The Attempt at a Solution


I guess flux is suppose to be some kind of surface integral though I don't recall doing these in calculus before. That's not to say I didn't.. but I simply don't remember them. I've looked up the integral methods and this is what I got:
A. [itex]\int \vec{v_1}da[/itex]
z=0, da=dxdy[itex]\hat{z}[/itex]
[itex]\int^2_0 5 dxdy[/itex] = 5(2)(2)=20

B. [itex]\int \vec{v_3}da[/itex]
again z=0, da=dxdy[itex]\hat{z}[/itex]
[itex]\int -x dxdy[/itex]
[itex]\int^3_0 -x dx[/itex]= -9/2
[itex]\int^2_0 dy[/itex]=2
=-5/2

First thing that strikes me is the negative in B. I don't think that I should have a negative flux if I'm understanding this right. Can anyone help me understand this?
 
on Phys.org
hi bowlbase! :smile:
bowlbase said:
First thing that strikes me is the negative in B. I don't think that I should have a negative flux if I'm understanding this right. Can anyone help me understand this?

it depends whether you regard the normal as being in the positive or negative z direction

since the question doesn't say, it doesn't matter :wink:
a.
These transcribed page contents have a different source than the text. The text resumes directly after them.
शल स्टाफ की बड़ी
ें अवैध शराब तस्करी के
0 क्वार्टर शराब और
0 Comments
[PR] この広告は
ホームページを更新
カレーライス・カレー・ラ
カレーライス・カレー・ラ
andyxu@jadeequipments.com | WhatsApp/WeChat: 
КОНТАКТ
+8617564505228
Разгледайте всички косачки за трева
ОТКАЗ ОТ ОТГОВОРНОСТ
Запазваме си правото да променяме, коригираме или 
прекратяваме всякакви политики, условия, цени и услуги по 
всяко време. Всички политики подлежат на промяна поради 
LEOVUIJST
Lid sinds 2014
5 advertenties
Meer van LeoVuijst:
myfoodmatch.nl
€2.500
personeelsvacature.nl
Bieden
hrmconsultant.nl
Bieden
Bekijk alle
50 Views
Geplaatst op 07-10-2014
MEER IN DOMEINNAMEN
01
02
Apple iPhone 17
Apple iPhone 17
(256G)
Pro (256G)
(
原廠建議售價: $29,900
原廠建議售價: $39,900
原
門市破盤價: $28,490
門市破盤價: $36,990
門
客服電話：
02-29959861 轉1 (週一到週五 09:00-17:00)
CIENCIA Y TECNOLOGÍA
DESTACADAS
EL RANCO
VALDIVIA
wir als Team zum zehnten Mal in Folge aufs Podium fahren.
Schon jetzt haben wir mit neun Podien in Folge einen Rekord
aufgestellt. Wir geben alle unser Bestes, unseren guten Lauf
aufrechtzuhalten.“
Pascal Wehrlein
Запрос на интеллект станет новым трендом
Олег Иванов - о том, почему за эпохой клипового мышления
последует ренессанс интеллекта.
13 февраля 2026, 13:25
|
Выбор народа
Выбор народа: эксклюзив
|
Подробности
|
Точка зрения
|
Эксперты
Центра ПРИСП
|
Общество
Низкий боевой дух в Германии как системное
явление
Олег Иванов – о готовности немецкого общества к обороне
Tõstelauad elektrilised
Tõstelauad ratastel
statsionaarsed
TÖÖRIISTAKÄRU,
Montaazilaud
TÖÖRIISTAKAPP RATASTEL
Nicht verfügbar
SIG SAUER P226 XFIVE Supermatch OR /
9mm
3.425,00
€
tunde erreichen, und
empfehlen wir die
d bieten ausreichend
Calculate the flux of the vector v1 = (1, 3 5) through a 2×2 square in the x-z plane (i.e., y = 0).

The Attempt at a Solution


I guess flux is suppose to be some kind of surface integral though I don't recall doing these in calculus before. That's not to say I didn't.. but I simply don't remember them. I've looked up the integral methods and this is what I got:
A. [itex]\int \vec{v_1}da[/itex]
z=0, da=dxdy[itex]\hat{z}[/itex]
[itex]\int^2_0 5 dxdy[/itex] = 5(2)(2)=20

correct method, but
i] you've misread the question … the normal is in the y direction!
ii] please always write ∫∫ not ∫ for a double integral, and you're less likely to make mistake :wink:
b. Calculate the flux of the vector v2=(z, y, -x) through this rectangle:0≤ x ≤3, 0≤ y ≤ 2, z = 0..

B. [itex]\int \vec{v_3}da[/itex]
again z=0, da=dxdy[itex]\hat{z}[/itex]
[itex]\int -x dxdy[/itex]
[itex]\int^3_0 -x dx[/itex]= -9/2
[itex]\int^2_0 dy[/itex]=2
=-5/2

no, you seem to have evaluated ∫∫ xdxdy as a sum of two integrals

you need to integrate wrt x first, then integrate that result wrt y
 
A) its funny that I have done it correctly on paper but incorrectly here. I'm not paying enough attention I guess.

B) no idea why I added those. I'm glad that I at least had the correct idea.

thanks for the help!